What this task involves:
Repeat exactly, and only, the lines of the entries below from the one with "- fruit basket [348,432,478,504]" through the one with "- notepad [523,490,595,510]", both ends included.

Excerpted data:
== == ==

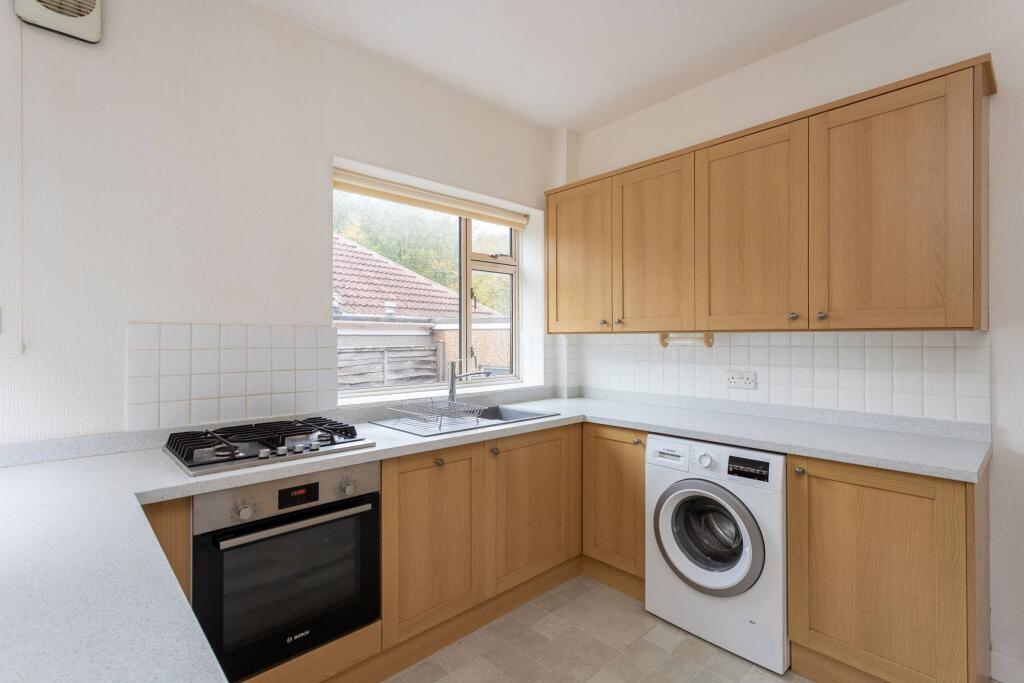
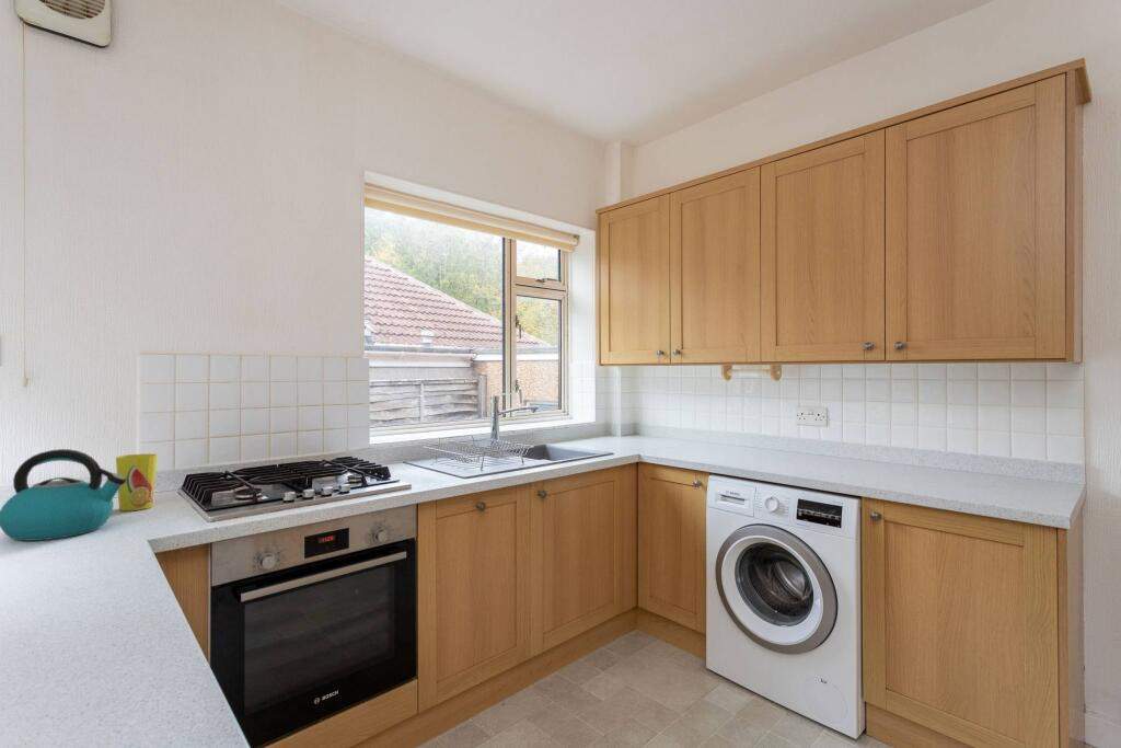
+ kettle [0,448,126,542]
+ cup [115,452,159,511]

== == ==

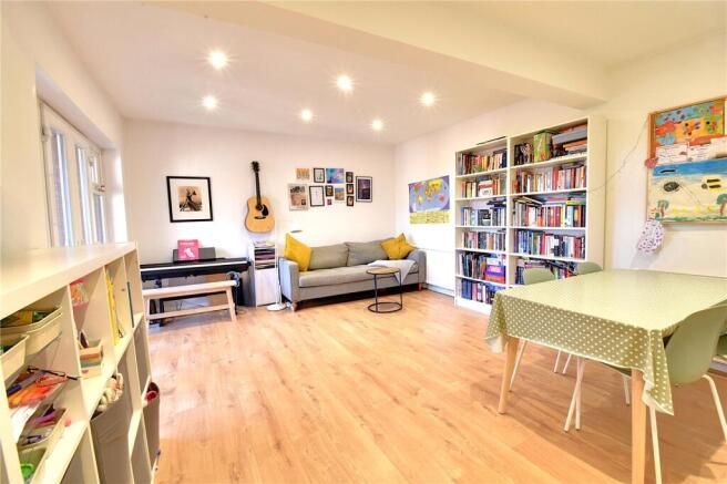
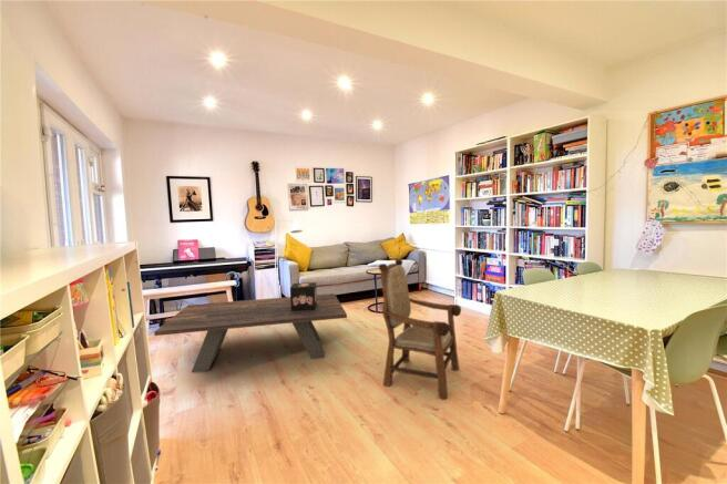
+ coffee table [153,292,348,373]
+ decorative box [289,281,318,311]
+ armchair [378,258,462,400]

== == ==

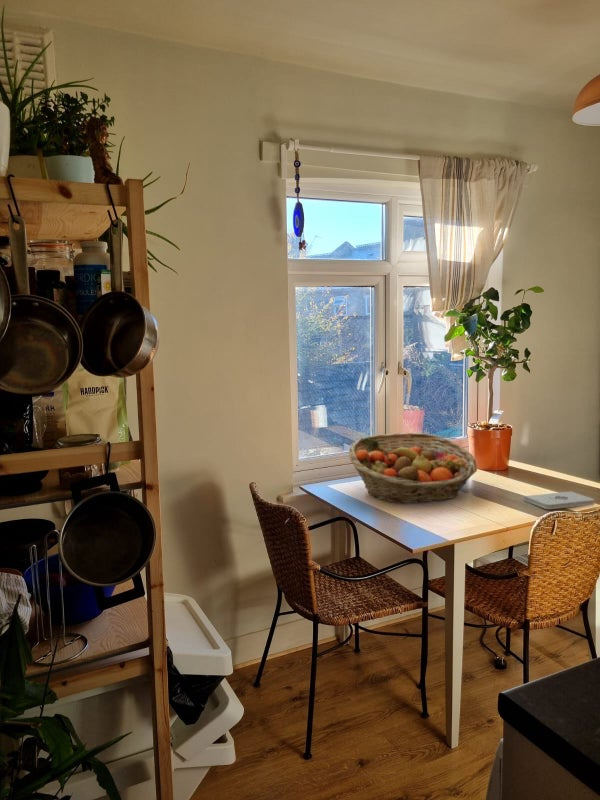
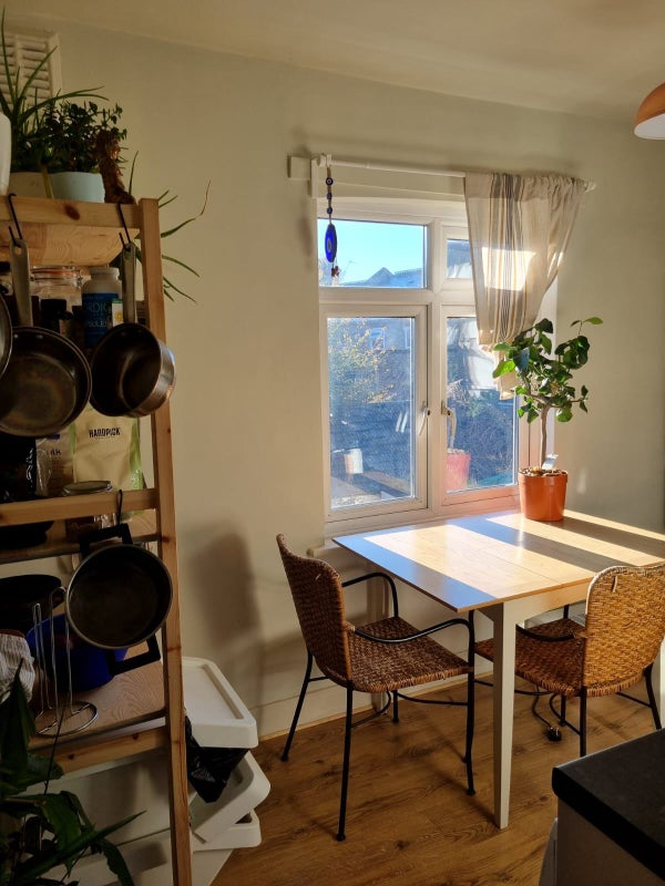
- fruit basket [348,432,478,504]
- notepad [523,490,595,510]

== == ==

Response below:
- fruit basket [348,432,478,504]
- notepad [523,490,595,510]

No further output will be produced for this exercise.